Exercise:
Count the lines of the material below that contain the string "Blogueur", treating uppercase and lowercase as distinct, and give only the number.

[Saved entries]
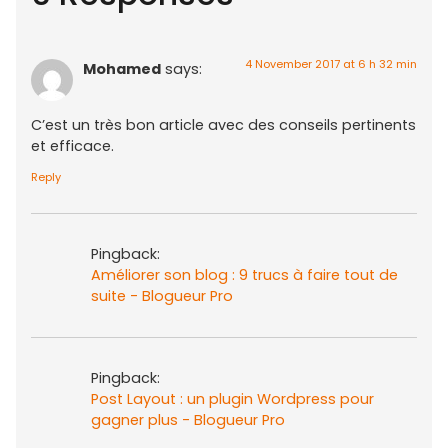
4 November 2017 at 6 h 32 min
Mohamed
says:
C’est un très bon article avec des conseils pertinents
et efficace.
Reply
Pingback:
Améliorer son blog : 9 trucs à faire tout de
suite - Blogueur Pro
Pingback:
Post Layout : un plugin Wordpress pour
gagner plus - Blogueur Pro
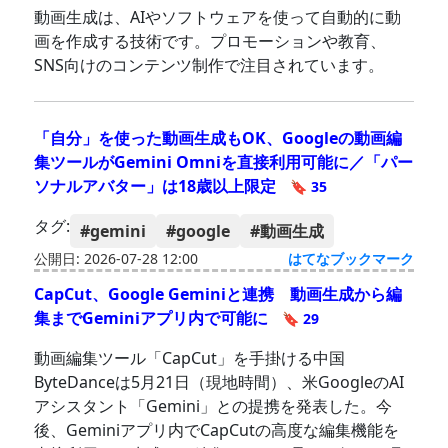
動画生成は、AIやソフトウェアを使って自動的に動
画を作成する技術です。プロモーションや教育、
SNS向けのコンテンツ制作で注目されています。
「自分」を使った動画生成もOK、Googleの動画編
集ツールがGemini Omniを直接利用可能に／「パー
ソナルアバター」は18歳以上限定
🔖 35
タグ:
#gemini
#google
#動画生成
公開日: 2026-07-28 12:00
はてなブックマーク
CapCut、Google Geminiと連携 動画生成から編
集までGeminiアプリ内で可能に
🔖 29
動画編集ツール「CapCut」を手掛ける中国
ByteDanceは5月21日（現地時間）、米GoogleのAI
アシスタント「Gemini」との提携を発表した。今
後、Geminiアプリ内でCapCutの高度な編集機能を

Answer below:
2